JANELÃO AJUDA A REINVENTAR A VIDA NO INTERIOR DA CASA


Luz natural e contato com o exterior se sobrepõem à falta de privacidade

Grandes janelas retomam um ponto de vista modernista que fez investigações sobre conforto ambiental

O arquiteto Michel Gorski em seu apartamento em Pinheiros, na zona oeste de SP

Nada vale a pena se a janela é pequena. Com essa prosaica paródia de um verso do poeta português Fernando Pessoa (1888-1935), o arquiteto Michel Gorski faz reviver um antigo dogma da arquitetura internacional: janela boa é janela grande.

Em 1990, o sócio do escritório Barbieri & Gorski Arquitetos aplicou esse lema ao projeto do edifício onde mora, em Pinheiros, zona oeste de São Paulo.

Exatamente no momento em que janelões pareciam ter perdido força no mercado, ele desenhou apartamentos em que, na sala e nos quartos, as vidraças iam do chão ao teto.

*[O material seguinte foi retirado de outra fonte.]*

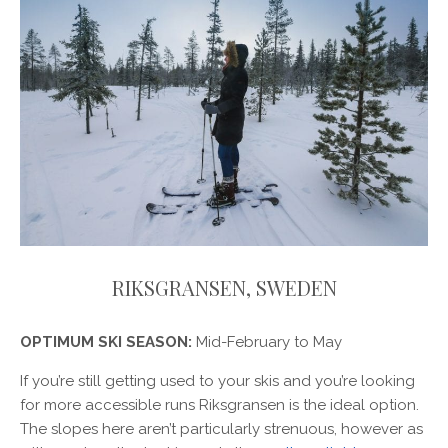
RIKSGRANSEN, SWEDEN
OPTIMUM SKI SEASON:
Mid-February to May
If you’re still getting used to your skis and you’re looking
for more accessible runs Riksgransen is the ideal option.
The slopes here aren’t particularly strenuous, however as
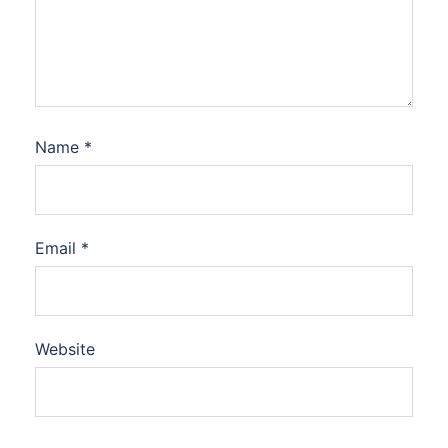
Name
*
Email
*
Website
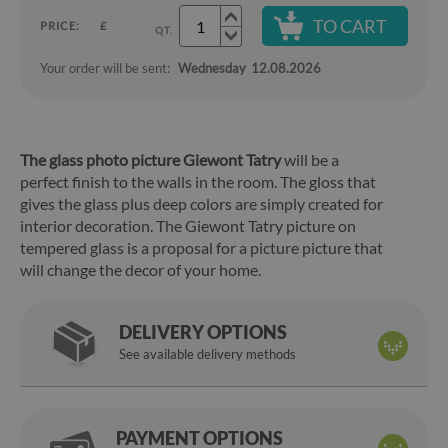
TO CART
PRICE:
£
QT.
Your order will be sent:
Wednesday
12.08.2026
The glass photo picture Giewont Tatry
will be a
perfect finish to the walls in the room. The gloss that
gives the glass plus deep colors are simply created for
interior decoration. The Giewont Tatry picture on
tempered glass is a proposal for a picture picture that
will change the decor of your home.
DELIVERY OPTIONS
See available delivery methods
PAYMENT OPTIONS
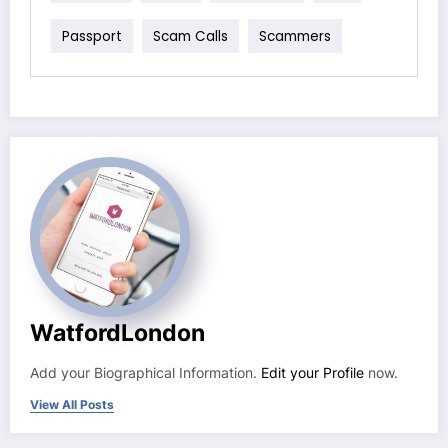
Passport
Scam Calls
Scammers
WatfordLondon
Add your Biographical Information.
Edit your Profile
now.
View All Posts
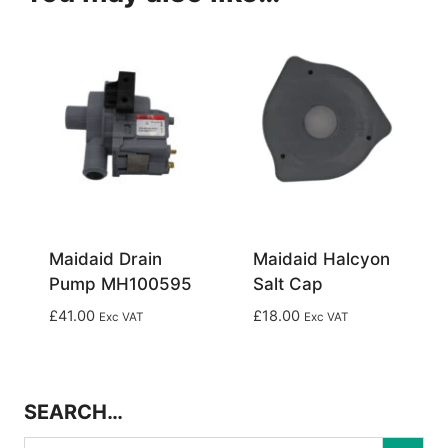
Maidaid Drain
Maidaid Halcyon
Pump MH100595
Salt Cap
£
41.00
£
18.00
Exc VAT
Exc VAT
SEARCH…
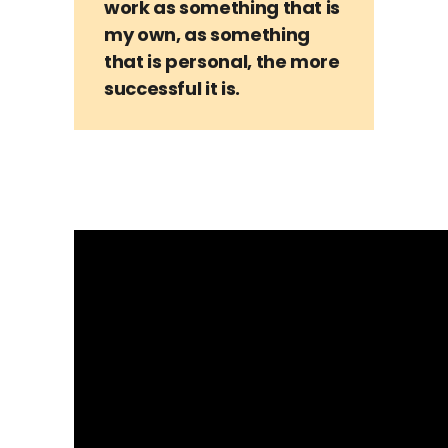
work as something that is
my own, as something
that is personal, the more
successful it is.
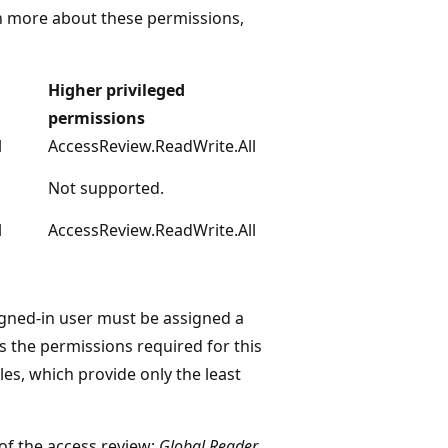
rn more about these permissions,
Higher privileged
permissions
l
AccessReview.ReadWrite.All
Not supported.
l
AccessReview.ReadWrite.All
igned-in user must be assigned a
s the permissions required for this
les, which provide only the least
of the access review;
Global Reader
,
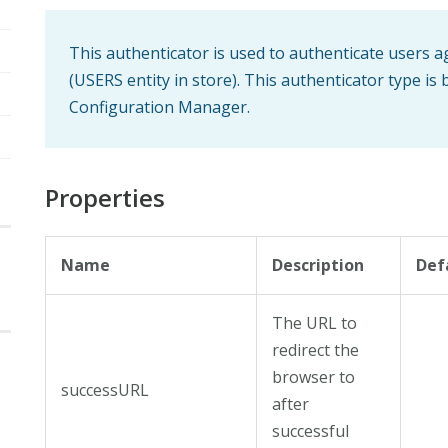
This authenticator is used to authenticate users a
(USERS entity in store). This authenticator type is 
Configuration Manager.
Properties
Name
Description
Def
The URL to
redirect the
browser to
successURL
after
successful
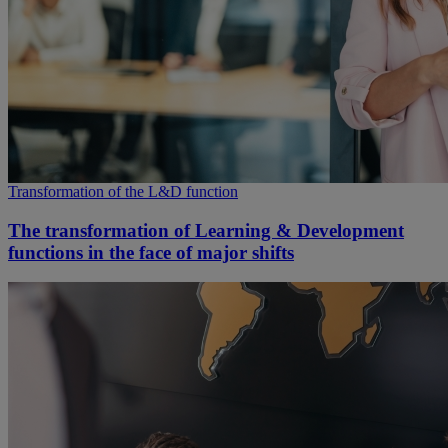
Transformation of the L&D function
The transformation of Learning & Development
functions in the face of major shifts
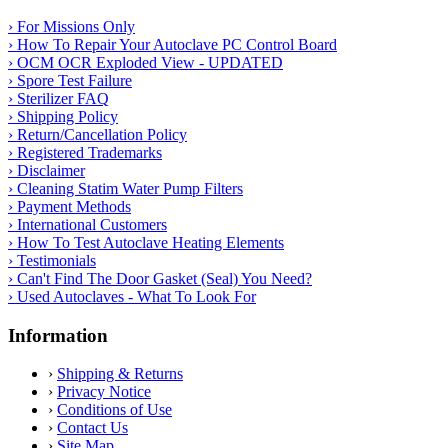
› For Missions Only
› How To Repair Your Autoclave PC Control Board
› OCM OCR Exploded View - UPDATED
› Spore Test Failure
› Sterilizer FAQ
› Shipping Policy
› Return/Cancellation Policy
› Registered Trademarks
› Disclaimer
› Cleaning Statim Water Pump Filters
› Payment Methods
› International Customers
› How To Test Autoclave Heating Elements
› Testimonials
› Can't Find The Door Gasket (Seal) You Need?
› Used Autoclaves - What To Look For
Information
›
Shipping & Returns
›
Privacy Notice
›
Conditions of Use
›
Contact Us
›
Site Map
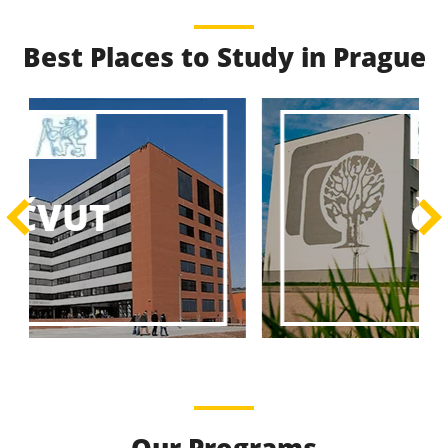
Best Places to Study in Prague
Best Educational
Programs
Best Educational Journeys Await You – Choose the
ČZU
Best, Be the Best!
Learn More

Vinte anos depois, a teimosia de alguns arquitetos que jogam no mesmo time de Gorski trouxe esse fetiche de volta à cidade. Não são mais apenas apartamentos antigos de Higienópolis e dos Jardins que oferecem vista farta.

Prédios com assinaturas ferozes -o novo 360º, na Lapa, projetado por Isay Weinfeld, é um exemplo- e mesmo empreendimentos seriais de grandes incorporadoras, como a Tecnisa, investem hoje nos bons e velhos janelões.

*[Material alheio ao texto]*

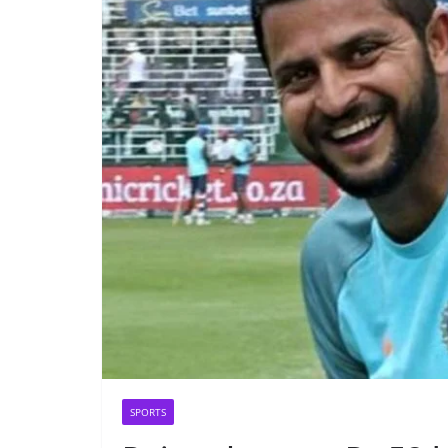
SPORTS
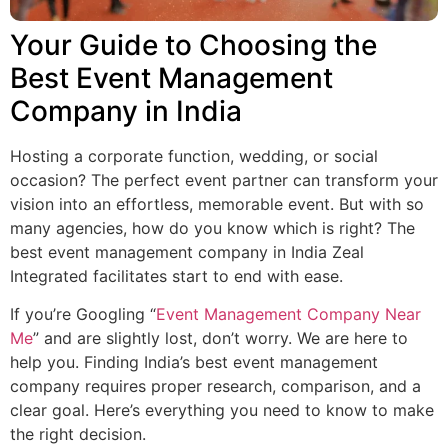
Your Guide to Choosing the
Best Event Management
Company in India
Hosting a corporate function, wedding, or social
occasion? The perfect event partner can transform your
vision into an effortless, memorable event. But with so
many agencies, how do you know which is right? The
best event management company in India
Zeal
Integrated facilitates start to end with ease.
If you’re Googling “
Event Management Company Near
Me
” and are slightly lost, don’t worry. We are here to
help you. Finding India’s best event management
company requires proper research, comparison, and a
clear goal. Here’s everything you need to know to make
the right decision.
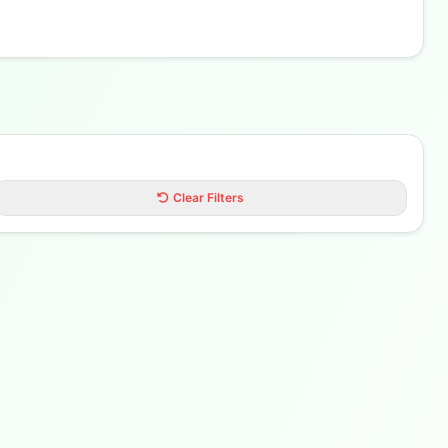
Clear Filters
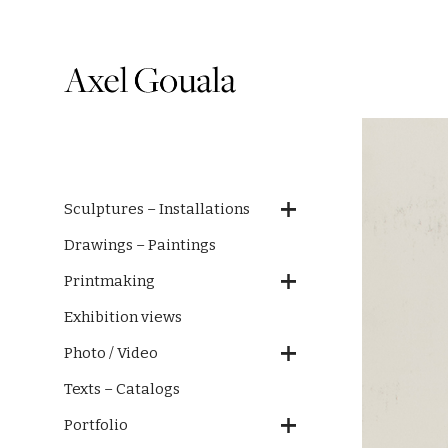
Sculptures – Installations
Drawings – Paintings
Printmaking
Exhibition views
Photo / Video
Texts – Catalogs
Portfolio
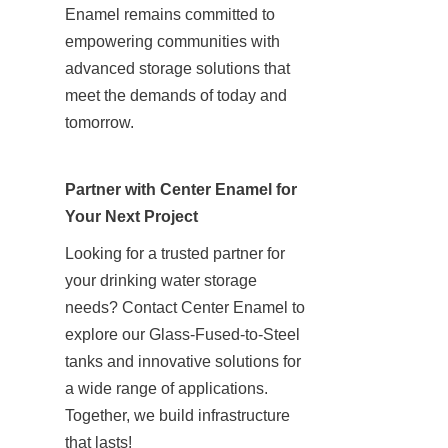
Enamel remains committed to 
empowering communities with 
advanced storage solutions that 
meet the demands of today and 
tomorrow.
Partner with Center Enamel for 
Your Next Project
Looking for a trusted partner for 
your drinking water storage 
needs? Contact Center Enamel to 
explore our Glass-Fused-to-Steel 
tanks and innovative solutions for 
a wide range of applications. 
Together, we build infrastructure 
that lasts!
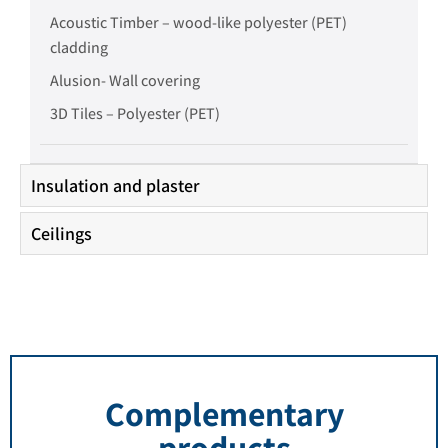
Acoustic Timber – wood-like polyester (PET)
cladding
Alusion- Wall covering
3D Tiles – Polyester (PET)
Insulation and plaster
Ceilings
Complementary
products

Retomam, portanto, um ponto de vista de arquitetos modernistas, como Vilanova Artigas (1915-1985), que não poupou vidros no projeto para a fachada do edifício Louveira (1946), em Higienópolis. Modelo para uma geração que lapidou investigações sobre conforto ambiental, esse prédio ficou conhecido pela integração entre os apartamentos e a praça Vilaboim.

Gorski acha que não há uma boa explicação para a negação desse passado. "Agora a situação parece ter melhorado, mas as janelas estavam perdendo espaço, o que contraria a consciência de preservação do ambiente que existia entre os arquitetos modernistas."

ENERGIA E PRIVACIDADE

Ele se refere à relação entre consumo de energia e tamanho das janelas. A equação é óbvia: quanto mais luz natural, menos necessidade o morador tem de usar luz artificial. "Em alguns apartamentos, mesmo durante o dia, é preciso acender a lâmpada para ler", diz. Os neoclássicos, aponta o arquiteto, propagaram erros do gênero.

O contato com o exterior também pode reinventar a vida dentro de um apartamento. O administrador de empresas Carlos Sotelo, 47, comprou, em 2007, uma unidade antiga de frente para avenida 9 de Julho.

Boa parte de sua escolha, ele diz, foi determinada pelo tamanho da janela, que tem quase 10 metros de extensão. "A vista é linda, dá para ver a parte de trás do Masp [Museu de Arte de São Paulo]."

Ele criou o hábito de fazer refeições próximo à janela, ou de sentar-se ali para descansar. Quando quer escurecer a sala, utiliza um blecaute que, em conjunto com as cortinas, custou R$ 5.000.

A preservação da privacidade acaba sendo o outro lado da questão.

Em uma comparação com os moradores de Brasília, o paulistano ainda tem resistência ao contato tão direto com o ambiente externo, afirma Patrícia Valadares, diretora de projetos da Tecnisa. "Lá, ninguém vê problema em comprar um apartamento com janelão. Aqui, as pessoas ainda se preocupam em ter algo que possa escurecer ou isolar o ambiente", diz.

Essa percepção do mercado, diz Patrícia, consolidada principalmente por meio de conversas com clientes, acaba provocando mudanças nos padrões arquitetônicos da cidade.

A principal delas explica por que em São Paulo, principalmente, os janelões cederam lugar às varandas. "Nos anos 1980 e 1990, as varandas eram tímidas. Hoje, muitos apartamentos são projetados a partir e/ou em torno delas", diz Patrícia.